Counter-Gradient, Co-Gradient and ‘Surface-Layer' Momentum Fluxes in Nocturnal Slope Flows over Steep Alpine Terrain

Generally, the more an underlying terrain deviates from being flat, uniform and homogeneous, the less that classical theories and models of the atmospheric boundary layer hold. At times this leads to high uncertainties in turbulent flux predictions, and at other times the models completely break down. Hence, to better understand, model and subsequently predict surface turbulent exchanges over non-idealized terrain, an important objective of many recent field campaigns has been to investigate the near-surface turbulence structure. We present observations of momentum fluxes in nocturnal slope flows over steep (35.5 degree), alpine terrain in Val Ferret, Switzerland. Under clear-sky conditions, we observe two distinct flow regimes with mean winds directed down the slope: (1) buoyancy-driven, ‘katabatic flow', for which an elevated velocity maximum (katabatic jet peak) is observed and (2) ‘downslope winds', for which larger-scale forcing prevents formation of a katabatic jet. In downslope wind cases, the velocity profile is quite similar to a logarithmic profile often observed over flat terrain, and the corresponding momentum fluxes roughly resemble a constant-flux surface-layer. In stark contrast, the velocity profiles in the katabatic regime exhibit a jet-like shape. The katabatic jet strongly modulates the corresponding momentum fluxes, which show steep gradients over the shallow katabatic layer and typically change sign near the jet peak as the velocity gradients change sign. However, frequently a counter-gradient momentum flux is observed near the jet peak (and at times at higher levels), suggesting significant non-local turbulent transport within the katabatic jet layer.
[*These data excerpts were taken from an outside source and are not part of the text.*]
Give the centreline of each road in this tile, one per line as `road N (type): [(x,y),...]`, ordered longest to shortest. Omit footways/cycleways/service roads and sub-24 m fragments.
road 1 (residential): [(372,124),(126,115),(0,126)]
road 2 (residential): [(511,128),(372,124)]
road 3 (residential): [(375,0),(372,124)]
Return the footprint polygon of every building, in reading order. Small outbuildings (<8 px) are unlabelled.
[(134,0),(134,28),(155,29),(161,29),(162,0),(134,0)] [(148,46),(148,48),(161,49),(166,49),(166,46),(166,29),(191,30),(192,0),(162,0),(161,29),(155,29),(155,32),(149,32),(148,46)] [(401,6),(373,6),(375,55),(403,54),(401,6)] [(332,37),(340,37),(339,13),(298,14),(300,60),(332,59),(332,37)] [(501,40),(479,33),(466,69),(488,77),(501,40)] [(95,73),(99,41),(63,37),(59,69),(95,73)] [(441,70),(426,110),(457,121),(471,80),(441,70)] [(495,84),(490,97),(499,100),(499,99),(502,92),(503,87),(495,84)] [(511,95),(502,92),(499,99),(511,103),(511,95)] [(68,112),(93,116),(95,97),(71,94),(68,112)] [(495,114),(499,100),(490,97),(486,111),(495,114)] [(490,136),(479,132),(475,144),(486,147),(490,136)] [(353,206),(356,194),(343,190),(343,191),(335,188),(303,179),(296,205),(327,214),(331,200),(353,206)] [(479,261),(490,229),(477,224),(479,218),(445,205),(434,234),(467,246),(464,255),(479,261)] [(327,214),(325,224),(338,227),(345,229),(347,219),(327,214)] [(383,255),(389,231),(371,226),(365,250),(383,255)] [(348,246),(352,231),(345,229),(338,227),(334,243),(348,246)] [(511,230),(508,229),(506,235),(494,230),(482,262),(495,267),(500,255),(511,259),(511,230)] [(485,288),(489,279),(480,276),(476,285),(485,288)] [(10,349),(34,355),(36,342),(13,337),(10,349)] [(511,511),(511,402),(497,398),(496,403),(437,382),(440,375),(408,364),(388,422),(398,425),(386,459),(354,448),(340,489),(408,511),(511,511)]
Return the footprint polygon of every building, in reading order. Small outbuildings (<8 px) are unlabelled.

We compare and contrast this behavior with katabatic flow theories and observational studies over shallow-angle slopes, and use budget and co-spectral analyses to better understand the non-local transport dynamics. In addition, we show that as a consequence of the counter-gradient momentum fluxes, even local stability can be difficult to characterize because a counter-gradient momentum flux represent a sink in the shear term of turbulence kinetic energy budget equation. These results have broad implications for stability-based modeling of katabatic flows.